Das Gericht wies die Klage eines Fitnessstudiobetreibers ab, der einen Kunden zur Zahlung rückständiger Mitgliedsbeiträge verklagt hatte. Das Gericht bescheinigte dem Mitglied die Wirksamkeit seiner Kündigung. Der Sportler hatte seine Mitgliedschaft wegen einer plötzlichen Rheumaerkrankung gekündigt und darauf verwiesen, dass sein ihm von jeglicher sportlicher Betätigung abrate. Dem Sportstudiobetreiber reichte der vorgelegte ärztliche Attest jedoch nicht aus. Er verlangte weitere Belege zur Glaubhaftmachung der Sportunfähigkeit.
Hierzu sah sich der Studiobetreiber aufgrund einer Klausel in den Allgemeinen Geschäftsbedingungen des Fitnessvertrags berechtigt. Dort hieß es, dass der Kündigungsgrund durch "geeignete Belege" glaubhaft zu machen sei. Das Amtsgericht verwarf diese Argumentation des Studiobetreibers und erklärte die Klausel wegen Verstoßes gegen das Transparenzgebot gemäß § 307 BGB für unwirksam.
Die Klausel lasse nicht erkennen, was unter "geeigneten Belegen" zu verstehen sei. Der Begriff sei unbestimmt und dehnbar. Die Auslegung dieses Begriffs erstrecke sich von der einfachen ärztlichen Erklärung, das der Kündigende keinen Fitnesssport betreiben solle bis zur Vorlage der gesamten ärztlichen Behandlungsunterlagen. Außerdem suggeriere die Klausel, der Verwender habe die Oberhand über die Auslegung und könne selbst entscheiden, was er für geeignet halte und was nicht.

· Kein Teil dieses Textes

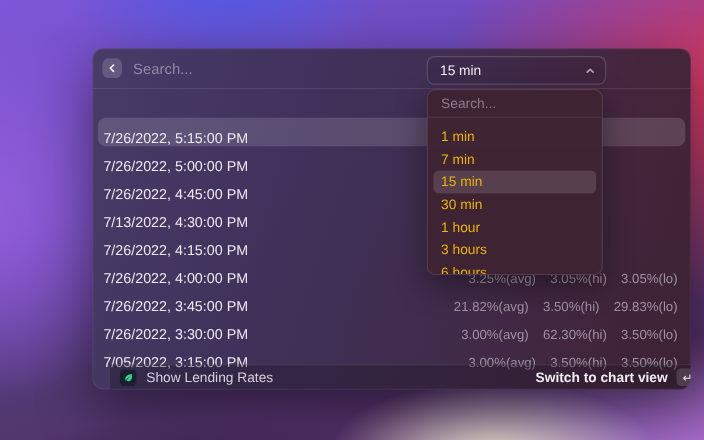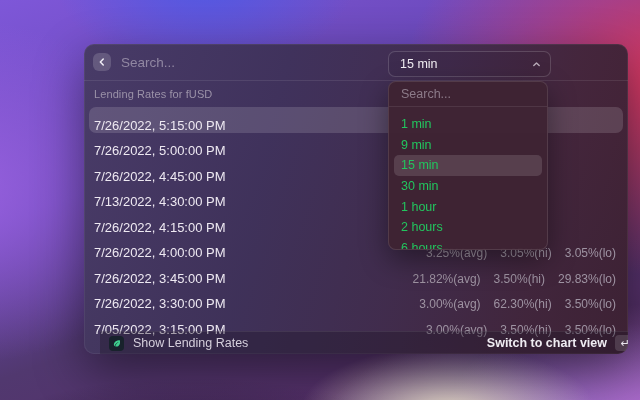--- a/index.html
+++ b/index.html
@@ -132,7 +132,6 @@
     </div>
     <div class="hdr-divider"></div>
 
-    <div class="section-label">Lending Rates for fUSD</div>
 
     <div class="rows">
       <div class="row selected">

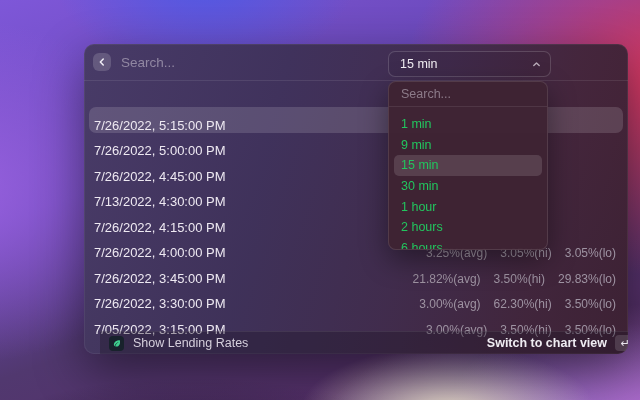--- a/index.html
+++ b/index.html
@@ -100,7 +100,7 @@
   .menu-items { position:absolute; left:0; top:32px; width:100%; }
   .menu-item {
     height:20.6px; margin:0 5px; border-radius:5px; display:flex; align-items:center;
-    padding:0 7px; font:400 12.5px "Liberation Sans",sans-serif; color:#22c55e; cursor:pointer;
+    padding:0 7px; font:400 12.5px "Liberation Sans",sans-serif; color:#eab308; cursor:pointer;
     white-space:nowrap;
   }
   .menu-item.selected { background:rgba(255,255,255,0.13); }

Selbst wenn die Klausel wirksam sei, so hätte der beklagte Sportler spätestens mit der ärztlichen Bescheinigung einen geeigneten Beleg vorgelegt. Die Bescheinigung enthalte neben der Diagnose der rheumatischen Erkrankung den Hinweis, dass eine sportliche Betätigung auch leichterer Art für mindestens ein Jahr kontraindiziert sei.
Die Anforderungen, die an "geeignete Belege" zu stellen seien, könnten nicht hoch sein. Bei der Interessenabwägung gehe es einerseits um den Schutz der Intimsphäre des Beklagten und andererseits um die Planungssicherheit des Klägers, um erfolgreich am wirtschaftlichen Marktgeschehen teilnehmen zu können.
Menschen genießen bei Krankheiten Anspruch auf Geheimhaltung. Krankheiten seien deshalb schon ihrer Natur nach der Intimsphäre zuzuordnen. Die Rechtsordnung verdeutliche dies an der Verschwiegenheitspflicht von Ärzten, so dass der Anspruch strengsten Schutz genieße. Der Schutz der Intimsphäre habe grundsätzlich Vorrang vor dem wirtschaftlichen Gewinnstreben. Der Fitnessstudiobetreiber habe deshalb keinen Anspruch auf vollständige und umfangreiche Aufklärung hinsichtlich der Krankheit seines Vertragspartners, um die Wirksamkeit einer Kündigung oder die Erfolgsaussichten einer Klage überprüfen zu können.
Zweifel seien nur über das Gerichtsverfahren zu klären, wobei erneut die verfassungsrechtlichen Garantien des Fitnessstudioteilnehmers zu beachten seien. In hiesigem Fall sei die Kündigung des Beklagten rechtmäßig, da seinen Interessen der Vorrang einzuräumen sei (vgl. BGH, Urt. v. 23.10.1996 - XII ZR 55/95 -). Denn er könne aus Gründen, auf die er keinen Einfluss habe, auf Dauer die Einrichtungen des Fitnessstudios nicht nutzen. Ihm sei wegen seiner Krankheit jede sportliche Betätigung auf Dauer verwehrt.
Diese Veränderung seines Gesundheitszustands liege zwar grundsätzlich im Risikobereich des Beklagten, schließe jedoch das Kündigungsrecht nicht aus. Zu berücksichtigen sei dabei, dass er die Erkrankung nicht beeinflussen konnte, diese erst nach Vertragsschluss auftrat und für den Beklagten wegen seines noch jungen Alters selbst überraschend und ungewöhnlich war. Der Beklagte müsse auch nicht die Mitgliedschaft fortsetzen, weil ihm noch die Teilnahme an alternativen Leistungsangeboten wie etwa Sauna, Solarium oder Entspannungskurse möglich sei. Denn er habe den Fitnessvertrag wegen der sportlichen Trainingsmöglichkeiten in dem Studio abgeschlossen. Die Teilnahme sei ihm nun verwehrt.